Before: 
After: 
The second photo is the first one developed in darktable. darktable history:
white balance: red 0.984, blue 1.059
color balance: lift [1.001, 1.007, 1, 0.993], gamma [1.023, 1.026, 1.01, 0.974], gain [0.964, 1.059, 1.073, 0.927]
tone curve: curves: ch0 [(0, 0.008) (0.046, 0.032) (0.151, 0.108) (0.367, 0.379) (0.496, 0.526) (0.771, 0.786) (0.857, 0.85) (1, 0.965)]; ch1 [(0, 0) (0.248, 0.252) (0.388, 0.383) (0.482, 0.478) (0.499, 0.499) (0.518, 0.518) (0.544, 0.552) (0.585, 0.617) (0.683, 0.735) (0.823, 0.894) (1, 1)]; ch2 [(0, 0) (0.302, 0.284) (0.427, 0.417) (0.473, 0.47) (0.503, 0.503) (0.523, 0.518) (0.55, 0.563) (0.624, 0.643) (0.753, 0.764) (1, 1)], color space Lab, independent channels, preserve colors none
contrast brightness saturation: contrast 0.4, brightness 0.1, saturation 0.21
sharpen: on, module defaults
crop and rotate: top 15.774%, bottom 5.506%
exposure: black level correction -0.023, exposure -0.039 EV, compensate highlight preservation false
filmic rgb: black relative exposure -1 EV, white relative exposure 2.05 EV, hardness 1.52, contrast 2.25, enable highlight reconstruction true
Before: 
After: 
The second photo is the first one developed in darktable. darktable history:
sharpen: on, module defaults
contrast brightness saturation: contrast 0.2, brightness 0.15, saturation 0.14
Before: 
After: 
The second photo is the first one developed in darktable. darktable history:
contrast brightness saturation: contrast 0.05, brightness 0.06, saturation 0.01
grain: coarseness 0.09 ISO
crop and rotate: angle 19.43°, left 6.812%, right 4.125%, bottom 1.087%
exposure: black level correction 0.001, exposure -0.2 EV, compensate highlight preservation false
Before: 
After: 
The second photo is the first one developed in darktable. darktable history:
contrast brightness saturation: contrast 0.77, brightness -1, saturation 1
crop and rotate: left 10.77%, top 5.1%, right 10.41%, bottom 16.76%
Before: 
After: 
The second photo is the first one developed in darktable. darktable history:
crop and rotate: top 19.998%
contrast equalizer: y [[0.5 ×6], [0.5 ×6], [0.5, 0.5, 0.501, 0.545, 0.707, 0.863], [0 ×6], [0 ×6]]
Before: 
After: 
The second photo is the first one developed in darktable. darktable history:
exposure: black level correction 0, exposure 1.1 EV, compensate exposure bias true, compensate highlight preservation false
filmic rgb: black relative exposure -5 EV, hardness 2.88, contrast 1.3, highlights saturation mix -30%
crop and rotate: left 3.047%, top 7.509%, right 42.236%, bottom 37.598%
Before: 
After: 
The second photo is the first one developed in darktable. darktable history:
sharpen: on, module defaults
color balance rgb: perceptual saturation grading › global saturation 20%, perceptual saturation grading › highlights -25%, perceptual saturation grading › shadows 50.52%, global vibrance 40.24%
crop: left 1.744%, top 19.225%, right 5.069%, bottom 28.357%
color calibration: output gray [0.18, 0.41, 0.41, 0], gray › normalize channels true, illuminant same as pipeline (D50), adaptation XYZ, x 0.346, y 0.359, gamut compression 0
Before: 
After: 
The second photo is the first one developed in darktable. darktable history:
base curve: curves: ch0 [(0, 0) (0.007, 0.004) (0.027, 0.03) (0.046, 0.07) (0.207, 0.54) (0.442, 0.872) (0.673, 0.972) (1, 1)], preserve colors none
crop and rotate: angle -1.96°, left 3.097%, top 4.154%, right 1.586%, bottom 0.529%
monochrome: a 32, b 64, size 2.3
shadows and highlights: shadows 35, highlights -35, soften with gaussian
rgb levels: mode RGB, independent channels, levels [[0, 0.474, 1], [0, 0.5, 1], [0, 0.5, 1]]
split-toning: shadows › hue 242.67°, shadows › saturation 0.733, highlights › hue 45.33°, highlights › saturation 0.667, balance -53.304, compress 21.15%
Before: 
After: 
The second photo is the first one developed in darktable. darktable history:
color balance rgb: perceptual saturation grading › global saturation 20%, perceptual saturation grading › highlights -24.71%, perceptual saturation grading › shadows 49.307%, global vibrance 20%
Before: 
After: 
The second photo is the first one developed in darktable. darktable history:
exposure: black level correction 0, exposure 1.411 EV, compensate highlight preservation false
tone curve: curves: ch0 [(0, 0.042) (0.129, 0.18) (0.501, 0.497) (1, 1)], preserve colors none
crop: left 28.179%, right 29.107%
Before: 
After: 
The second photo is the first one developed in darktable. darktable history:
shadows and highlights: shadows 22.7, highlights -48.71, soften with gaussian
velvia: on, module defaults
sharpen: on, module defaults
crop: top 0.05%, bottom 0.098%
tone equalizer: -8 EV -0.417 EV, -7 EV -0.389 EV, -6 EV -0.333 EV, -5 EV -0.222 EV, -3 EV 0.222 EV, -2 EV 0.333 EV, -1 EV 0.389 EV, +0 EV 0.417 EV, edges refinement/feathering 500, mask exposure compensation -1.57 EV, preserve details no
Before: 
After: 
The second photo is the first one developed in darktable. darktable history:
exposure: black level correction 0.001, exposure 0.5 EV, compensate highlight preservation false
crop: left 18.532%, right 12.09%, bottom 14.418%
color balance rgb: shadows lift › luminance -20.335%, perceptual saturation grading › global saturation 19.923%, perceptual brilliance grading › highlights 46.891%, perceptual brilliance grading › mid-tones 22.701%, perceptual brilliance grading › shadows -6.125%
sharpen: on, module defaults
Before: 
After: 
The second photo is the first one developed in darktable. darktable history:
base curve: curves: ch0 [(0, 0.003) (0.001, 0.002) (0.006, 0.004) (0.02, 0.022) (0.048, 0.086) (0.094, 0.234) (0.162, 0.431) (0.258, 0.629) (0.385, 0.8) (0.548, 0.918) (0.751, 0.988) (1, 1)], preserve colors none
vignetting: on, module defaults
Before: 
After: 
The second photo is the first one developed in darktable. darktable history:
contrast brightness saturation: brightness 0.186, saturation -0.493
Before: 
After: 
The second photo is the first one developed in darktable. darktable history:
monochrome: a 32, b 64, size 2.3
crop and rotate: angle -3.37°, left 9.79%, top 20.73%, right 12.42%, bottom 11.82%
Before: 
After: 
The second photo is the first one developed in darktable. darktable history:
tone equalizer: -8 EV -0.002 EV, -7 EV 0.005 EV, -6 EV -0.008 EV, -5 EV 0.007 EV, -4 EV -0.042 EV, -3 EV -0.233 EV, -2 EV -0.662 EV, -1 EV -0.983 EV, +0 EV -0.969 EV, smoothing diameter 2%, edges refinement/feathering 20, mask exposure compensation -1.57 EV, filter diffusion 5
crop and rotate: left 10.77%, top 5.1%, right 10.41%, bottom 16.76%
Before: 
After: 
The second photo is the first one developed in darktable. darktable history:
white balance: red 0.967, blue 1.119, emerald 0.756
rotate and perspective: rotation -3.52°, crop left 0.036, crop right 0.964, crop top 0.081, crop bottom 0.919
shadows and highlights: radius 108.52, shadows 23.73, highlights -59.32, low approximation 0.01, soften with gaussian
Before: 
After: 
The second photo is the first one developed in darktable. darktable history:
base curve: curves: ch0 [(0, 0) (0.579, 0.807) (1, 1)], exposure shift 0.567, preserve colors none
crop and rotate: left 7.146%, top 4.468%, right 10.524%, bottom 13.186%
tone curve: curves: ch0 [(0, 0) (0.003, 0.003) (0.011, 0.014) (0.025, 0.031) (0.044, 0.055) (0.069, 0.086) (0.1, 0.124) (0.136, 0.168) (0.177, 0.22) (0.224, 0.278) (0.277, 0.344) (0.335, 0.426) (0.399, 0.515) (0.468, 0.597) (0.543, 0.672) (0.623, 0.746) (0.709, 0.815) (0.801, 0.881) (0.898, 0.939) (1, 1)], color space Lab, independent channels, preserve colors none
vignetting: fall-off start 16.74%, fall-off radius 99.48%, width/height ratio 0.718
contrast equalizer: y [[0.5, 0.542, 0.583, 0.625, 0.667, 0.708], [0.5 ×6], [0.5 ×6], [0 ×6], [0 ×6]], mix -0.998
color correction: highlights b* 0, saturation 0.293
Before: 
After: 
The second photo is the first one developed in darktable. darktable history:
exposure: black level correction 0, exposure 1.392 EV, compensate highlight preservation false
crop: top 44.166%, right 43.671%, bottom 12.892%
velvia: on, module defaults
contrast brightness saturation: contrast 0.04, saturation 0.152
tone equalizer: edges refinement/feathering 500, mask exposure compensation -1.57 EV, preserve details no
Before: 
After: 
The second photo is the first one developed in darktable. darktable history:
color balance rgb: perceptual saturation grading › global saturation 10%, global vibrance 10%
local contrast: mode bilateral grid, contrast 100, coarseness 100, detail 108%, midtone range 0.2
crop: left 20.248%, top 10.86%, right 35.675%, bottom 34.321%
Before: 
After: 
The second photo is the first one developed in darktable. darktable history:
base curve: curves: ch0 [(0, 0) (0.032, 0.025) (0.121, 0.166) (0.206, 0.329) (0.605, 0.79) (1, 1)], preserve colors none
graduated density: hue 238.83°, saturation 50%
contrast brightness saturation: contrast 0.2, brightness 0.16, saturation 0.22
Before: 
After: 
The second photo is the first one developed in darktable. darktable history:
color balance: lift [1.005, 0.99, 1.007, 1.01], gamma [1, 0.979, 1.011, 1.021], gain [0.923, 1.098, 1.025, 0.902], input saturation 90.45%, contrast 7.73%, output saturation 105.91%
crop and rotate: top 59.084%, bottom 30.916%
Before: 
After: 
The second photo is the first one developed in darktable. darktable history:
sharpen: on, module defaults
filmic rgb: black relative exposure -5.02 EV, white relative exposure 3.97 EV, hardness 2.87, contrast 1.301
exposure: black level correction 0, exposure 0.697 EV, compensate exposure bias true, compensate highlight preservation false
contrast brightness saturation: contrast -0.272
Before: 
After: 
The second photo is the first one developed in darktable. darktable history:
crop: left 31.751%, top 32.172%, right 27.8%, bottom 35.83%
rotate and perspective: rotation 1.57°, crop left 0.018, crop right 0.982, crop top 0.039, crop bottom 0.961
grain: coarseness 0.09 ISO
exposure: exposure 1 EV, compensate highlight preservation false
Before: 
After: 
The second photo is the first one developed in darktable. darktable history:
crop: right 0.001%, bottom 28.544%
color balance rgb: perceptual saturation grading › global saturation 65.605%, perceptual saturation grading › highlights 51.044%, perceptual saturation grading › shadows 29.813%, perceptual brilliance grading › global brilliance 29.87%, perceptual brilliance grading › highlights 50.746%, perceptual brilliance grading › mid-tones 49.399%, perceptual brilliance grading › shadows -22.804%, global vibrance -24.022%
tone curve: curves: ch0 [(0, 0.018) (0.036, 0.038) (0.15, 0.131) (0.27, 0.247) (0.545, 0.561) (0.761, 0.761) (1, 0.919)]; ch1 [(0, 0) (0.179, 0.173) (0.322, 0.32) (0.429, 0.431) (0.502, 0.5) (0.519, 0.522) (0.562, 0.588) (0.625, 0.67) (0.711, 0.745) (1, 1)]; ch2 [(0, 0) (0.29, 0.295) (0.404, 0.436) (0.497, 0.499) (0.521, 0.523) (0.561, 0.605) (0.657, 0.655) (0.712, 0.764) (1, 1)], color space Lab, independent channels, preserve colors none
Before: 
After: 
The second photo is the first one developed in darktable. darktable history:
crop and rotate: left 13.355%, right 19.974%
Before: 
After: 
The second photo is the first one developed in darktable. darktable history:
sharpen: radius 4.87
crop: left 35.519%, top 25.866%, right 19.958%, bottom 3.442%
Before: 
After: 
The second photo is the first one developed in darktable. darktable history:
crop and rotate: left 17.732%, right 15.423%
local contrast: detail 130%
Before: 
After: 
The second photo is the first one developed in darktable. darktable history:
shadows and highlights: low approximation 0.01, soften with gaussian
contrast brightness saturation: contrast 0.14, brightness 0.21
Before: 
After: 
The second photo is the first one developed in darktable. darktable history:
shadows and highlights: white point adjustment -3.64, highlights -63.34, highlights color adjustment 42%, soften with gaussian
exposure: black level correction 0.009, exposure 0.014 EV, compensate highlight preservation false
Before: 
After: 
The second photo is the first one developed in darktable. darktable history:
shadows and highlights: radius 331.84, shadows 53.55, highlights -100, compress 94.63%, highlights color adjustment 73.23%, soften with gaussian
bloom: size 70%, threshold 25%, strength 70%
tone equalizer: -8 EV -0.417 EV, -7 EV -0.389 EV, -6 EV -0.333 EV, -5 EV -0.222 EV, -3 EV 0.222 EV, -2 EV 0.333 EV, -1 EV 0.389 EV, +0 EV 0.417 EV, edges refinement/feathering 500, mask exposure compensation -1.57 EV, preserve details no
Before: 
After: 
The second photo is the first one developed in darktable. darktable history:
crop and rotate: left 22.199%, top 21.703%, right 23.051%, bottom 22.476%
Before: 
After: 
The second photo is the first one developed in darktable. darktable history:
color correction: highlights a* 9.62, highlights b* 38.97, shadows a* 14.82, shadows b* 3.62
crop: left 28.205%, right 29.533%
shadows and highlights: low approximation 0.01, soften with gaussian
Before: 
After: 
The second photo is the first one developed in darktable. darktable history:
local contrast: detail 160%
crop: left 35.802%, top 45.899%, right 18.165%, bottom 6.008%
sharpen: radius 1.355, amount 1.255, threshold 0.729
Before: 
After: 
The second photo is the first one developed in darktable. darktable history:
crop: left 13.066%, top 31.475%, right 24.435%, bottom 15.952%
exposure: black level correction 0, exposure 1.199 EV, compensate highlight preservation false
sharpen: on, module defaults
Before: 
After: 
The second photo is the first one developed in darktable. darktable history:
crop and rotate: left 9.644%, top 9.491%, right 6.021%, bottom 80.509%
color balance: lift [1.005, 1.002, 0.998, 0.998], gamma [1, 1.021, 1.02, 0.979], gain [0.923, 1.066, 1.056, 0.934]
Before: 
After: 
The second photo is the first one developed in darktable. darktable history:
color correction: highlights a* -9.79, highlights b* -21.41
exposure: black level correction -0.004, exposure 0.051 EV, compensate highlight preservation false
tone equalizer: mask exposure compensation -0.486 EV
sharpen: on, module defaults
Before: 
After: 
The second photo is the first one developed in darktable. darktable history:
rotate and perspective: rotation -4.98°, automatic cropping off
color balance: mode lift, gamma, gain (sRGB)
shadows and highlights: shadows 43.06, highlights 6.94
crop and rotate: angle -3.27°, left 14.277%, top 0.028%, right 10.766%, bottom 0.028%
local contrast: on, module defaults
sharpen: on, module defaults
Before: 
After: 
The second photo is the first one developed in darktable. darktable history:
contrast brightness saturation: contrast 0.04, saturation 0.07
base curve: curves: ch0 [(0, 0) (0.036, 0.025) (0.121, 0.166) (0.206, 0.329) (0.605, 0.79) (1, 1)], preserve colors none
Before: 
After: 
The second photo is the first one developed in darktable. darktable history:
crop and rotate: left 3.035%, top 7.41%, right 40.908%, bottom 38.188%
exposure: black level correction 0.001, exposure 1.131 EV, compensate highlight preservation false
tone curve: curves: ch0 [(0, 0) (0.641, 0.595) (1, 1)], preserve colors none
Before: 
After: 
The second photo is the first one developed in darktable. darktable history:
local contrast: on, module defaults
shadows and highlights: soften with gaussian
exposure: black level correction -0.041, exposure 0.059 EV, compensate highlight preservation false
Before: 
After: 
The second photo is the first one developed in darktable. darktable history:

Instruction: Reproduce the records word for word, starting at their very beginning and ending with the line that contains "0.15, saturation 0.14", including that line and nothing after it.

Result of this task:
Before: 
After: 
The second photo is the first one developed in darktable. darktable history:
white balance: red 0.984, blue 1.059
color balance: lift [1.001, 1.007, 1, 0.993], gamma [1.023, 1.026, 1.01, 0.974], gain [0.964, 1.059, 1.073, 0.927]
tone curve: curves: ch0 [(0, 0.008) (0.046, 0.032) (0.151, 0.108) (0.367, 0.379) (0.496, 0.526) (0.771, 0.786) (0.857, 0.85) (1, 0.965)]; ch1 [(0, 0) (0.248, 0.252) (0.388, 0.383) (0.482, 0.478) (0.499, 0.499) (0.518, 0.518) (0.544, 0.552) (0.585, 0.617) (0.683, 0.735) (0.823, 0.894) (1, 1)]; ch2 [(0, 0) (0.302, 0.284) (0.427, 0.417) (0.473, 0.47) (0.503, 0.503) (0.523, 0.518) (0.55, 0.563) (0.624, 0.643) (0.753, 0.764) (1, 1)], color space Lab, independent channels, preserve colors none
contrast brightness saturation: contrast 0.4, brightness 0.1, saturation 0.21
sharpen: on, module defaults
crop and rotate: top 15.774%, bottom 5.506%
exposure: black level correction -0.023, exposure -0.039 EV, compensate highlight preservation false
filmic rgb: black relative exposure -1 EV, white relative exposure 2.05 EV, hardness 1.52, contrast 2.25, enable highlight reconstruction true
Before: 
After: 
The second photo is the first one developed in darktable. darktable history:
sharpen: on, module defaults
contrast brightness saturation: contrast 0.2, brightness 0.15, saturation 0.14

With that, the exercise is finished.